__Stored data__
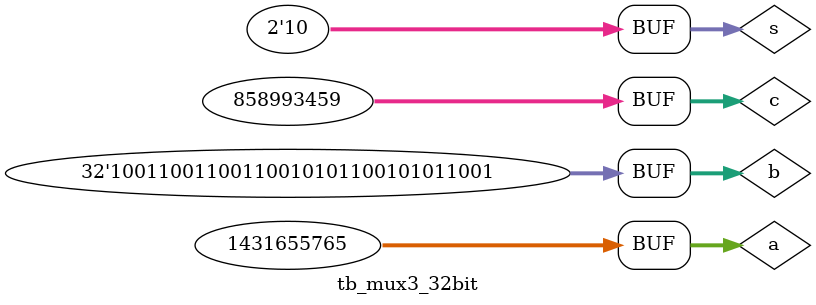
<source format=v>
`timescale 1ns/100ps

module tb_mux3_32bit;
	
	// regs & wire
	reg [31:0] a, b, c;
	reg [1:0]  s;
	wire [31:0] y;
	
	// instance mux3_32bit
	mux3_32bit test_mux3_32bit(a, b, c, s, y);
	
	initial begin
		#0; a = 32'h12341234; b = 32'hffffffff; c = 32'h00000000; s = 2'd0;
		#5; a = 32'h55555555; b = 32'h99995959; c = 32'h33333333;
		#5; a = 32'haaaaaaaa; b = 32'h11111111; c = 32'h23232323; s = 2'd1;
		#5; a = 32'hbbbb1111; b = 32'h77777333; c = 32'h99999aaa;
		#5; a = 32'h12341234; b = 32'hffffffff; c = 32'h00000000; s = 2'd2;
		#5; a = 32'h55555555; b = 32'h99995959; c = 32'h33333333;	
		#5;
	end
	
	
endmodule

</source>
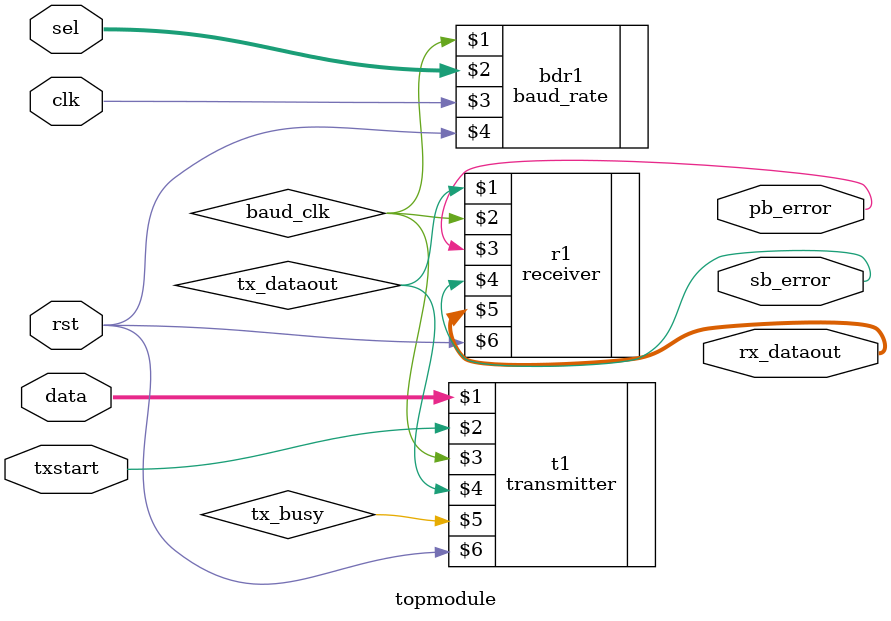
<source format=v>
`timescale 1us / 1ns

//operating at baud rate =100000
module topmodule(txstart,clk,rst,data,pb_error,sb_error,rx_dataout,sel);
input txstart,clk,rst;
input [7:0]data;
output pb_error,sb_error;
wire baud_clk;
output [7:0] rx_dataout;
wire tx_dataout,tx_busy;
input [1:0] sel;
baud_rate bdr1(baud_clk,sel,clk,rst);    //used to divide the system's clock frequency by 10 ,for sel=2'b10
transmitter t1(data,txstart,baud_clk,tx_dataout,tx_busy,rst);
receiver r1(tx_dataout,baud_clk,pb_error,sb_error,rx_dataout,rst); 
endmodule

</source>
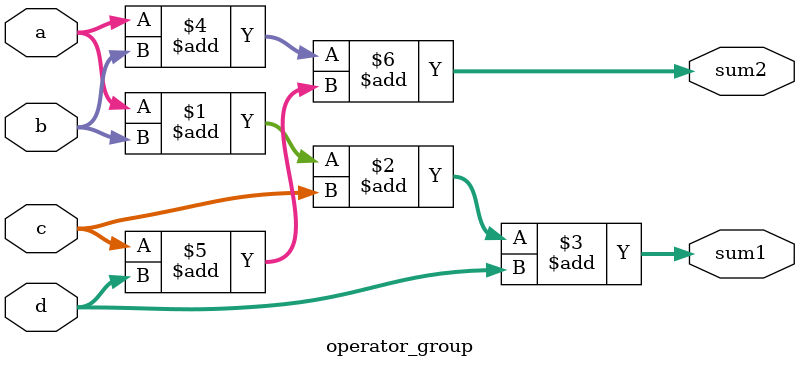
<source format=v>
module operator_group (sum1, sum2, a, b, c, d);
  output 	[4: 0]	sum1, sum2;
  input 	[3: 0] 	a, b, c, d;
  

  assign sum1 = a + b + c + d;
  assign sum2 = (a + b) + (c + d);

endmodule


</source>
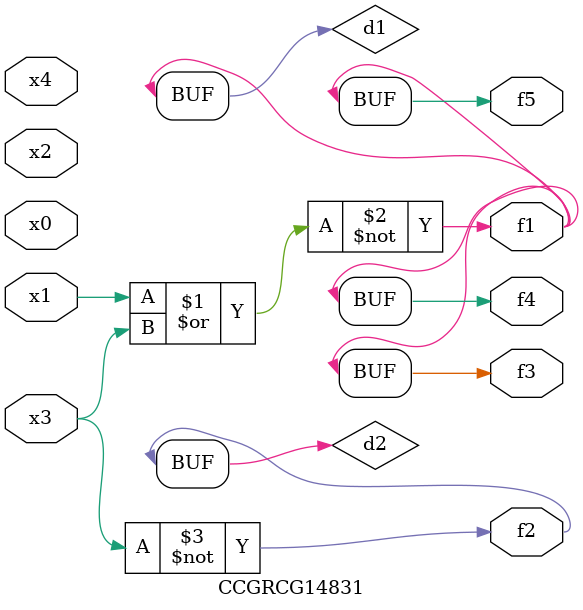
<source format=v>
module CCGRCG14831(
	input x0, x1, x2, x3, x4,
	output f1, f2, f3, f4, f5
);

	wire d1, d2;

	nor (d1, x1, x3);
	not (d2, x3);
	assign f1 = d1;
	assign f2 = d2;
	assign f3 = d1;
	assign f4 = d1;
	assign f5 = d1;
endmodule

</source>
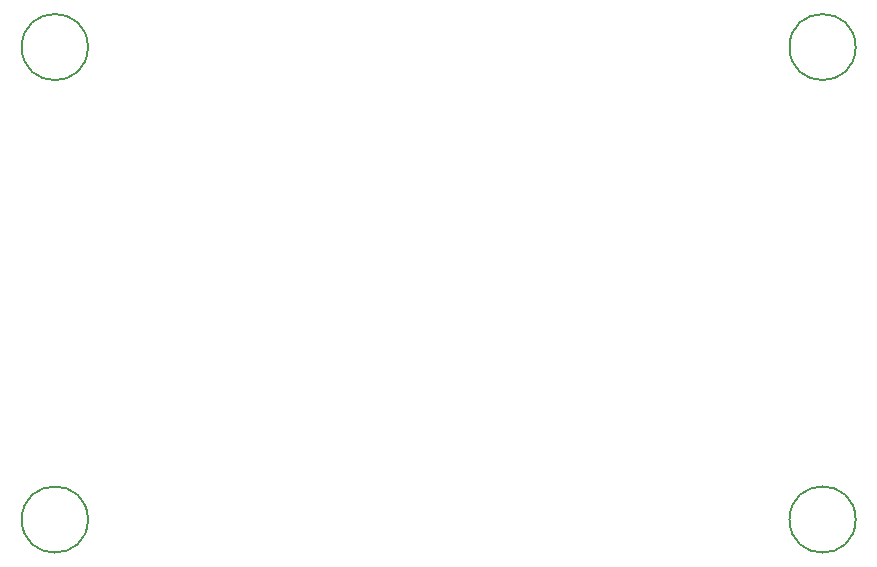
<source format=gbr>
%TF.GenerationSoftware,KiCad,Pcbnew,7.0.7*%
%TF.CreationDate,2024-02-03T17:25:47+00:00*%
%TF.ProjectId,LPF_Relay,4c50465f-5265-46c6-9179-2e6b69636164,rev?*%
%TF.SameCoordinates,Original*%
%TF.FileFunction,Other,Comment*%
%FSLAX46Y46*%
G04 Gerber Fmt 4.6, Leading zero omitted, Abs format (unit mm)*
G04 Created by KiCad (PCBNEW 7.0.7) date 2024-02-03 17:25:47*
%MOMM*%
%LPD*%
G01*
G04 APERTURE LIST*
%ADD10C,0.150000*%
G04 APERTURE END LIST*
D10*
%TO.C,H1*%
X7800000Y-45000000D02*
G75*
G03*
X7800000Y-45000000I-2800000J0D01*
G01*
%TO.C,H2*%
X7800000Y-5000000D02*
G75*
G03*
X7800000Y-5000000I-2800000J0D01*
G01*
%TO.C,H4*%
X72800000Y-45000000D02*
G75*
G03*
X72800000Y-45000000I-2800000J0D01*
G01*
%TO.C,H3*%
X72800000Y-5000000D02*
G75*
G03*
X72800000Y-5000000I-2800000J0D01*
G01*
%TD*%
M02*

</source>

__Exercise instructions__
An exact copy of the entries, without any pictures, is what the answer should be.

__Answer below__
<source format=v>
`timescale 1ns/100ps

module tb_mux3_32bit;
	
	// regs & wire
	reg [31:0] a, b, c;
	reg [1:0]  s;
	wire [31:0] y;
	
	// instance mux3_32bit
	mux3_32bit test_mux3_32bit(a, b, c, s, y);
	
	initial begin
		#0; a = 32'h12341234; b = 32'hffffffff; c = 32'h00000000; s = 2'd0;
		#5; a = 32'h55555555; b = 32'h99995959; c = 32'h33333333;
		#5; a = 32'haaaaaaaa; b = 32'h11111111; c = 32'h23232323; s = 2'd1;
		#5; a = 32'hbbbb1111; b = 32'h77777333; c = 32'h99999aaa;
		#5; a = 32'h12341234; b = 32'hffffffff; c = 32'h00000000; s = 2'd2;
		#5; a = 32'h55555555; b = 32'h99995959; c = 32'h33333333;	
		#5;
	end
	
	
endmodule

</source>
<source format=v>
`timescale 1us / 1ns

//operating at baud rate =100000
module topmodule(txstart,clk,rst,data,pb_error,sb_error,rx_dataout,sel);
input txstart,clk,rst;
input [7:0]data;
output pb_error,sb_error;
wire baud_clk;
output [7:0] rx_dataout;
wire tx_dataout,tx_busy;
input [1:0] sel;
baud_rate bdr1(baud_clk,sel,clk,rst);    //used to divide the system's clock frequency by 10 ,for sel=2'b10
transmitter t1(data,txstart,baud_clk,tx_dataout,tx_busy,rst);
receiver r1(tx_dataout,baud_clk,pb_error,sb_error,rx_dataout,rst); 
endmodule

</source>
<source format=v>
module operator_group (sum1, sum2, a, b, c, d);
  output 	[4: 0]	sum1, sum2;
  input 	[3: 0] 	a, b, c, d;
  

  assign sum1 = a + b + c + d;
  assign sum2 = (a + b) + (c + d);

endmodule


</source>
<source format=v>
module CCGRCG14831(
	input x0, x1, x2, x3, x4,
	output f1, f2, f3, f4, f5
);

	wire d1, d2;

	nor (d1, x1, x3);
	not (d2, x3);
	assign f1 = d1;
	assign f2 = d2;
	assign f3 = d1;
	assign f4 = d1;
	assign f5 = d1;
endmodule

</source>
<source format=gbr>
%TF.GenerationSoftware,KiCad,Pcbnew,7.0.7*%
%TF.CreationDate,2024-02-03T17:25:47+00:00*%
%TF.ProjectId,LPF_Relay,4c50465f-5265-46c6-9179-2e6b69636164,rev?*%
%TF.SameCoordinates,Original*%
%TF.FileFunction,Other,Comment*%
%FSLAX46Y46*%
G04 Gerber Fmt 4.6, Leading zero omitted, Abs format (unit mm)*
G04 Created by KiCad (PCBNEW 7.0.7) date 2024-02-03 17:25:47*
%MOMM*%
%LPD*%
G01*
G04 APERTURE LIST*
%ADD10C,0.150000*%
G04 APERTURE END LIST*
D10*
%TO.C,H1*%
X7800000Y-45000000D02*
G75*
G03*
X7800000Y-45000000I-2800000J0D01*
G01*
%TO.C,H2*%
X7800000Y-5000000D02*
G75*
G03*
X7800000Y-5000000I-2800000J0D01*
G01*
%TO.C,H4*%
X72800000Y-45000000D02*
G75*
G03*
X72800000Y-45000000I-2800000J0D01*
G01*
%TO.C,H3*%
X72800000Y-5000000D02*
G75*
G03*
X72800000Y-5000000I-2800000J0D01*
G01*
%TD*%
M02*

</source>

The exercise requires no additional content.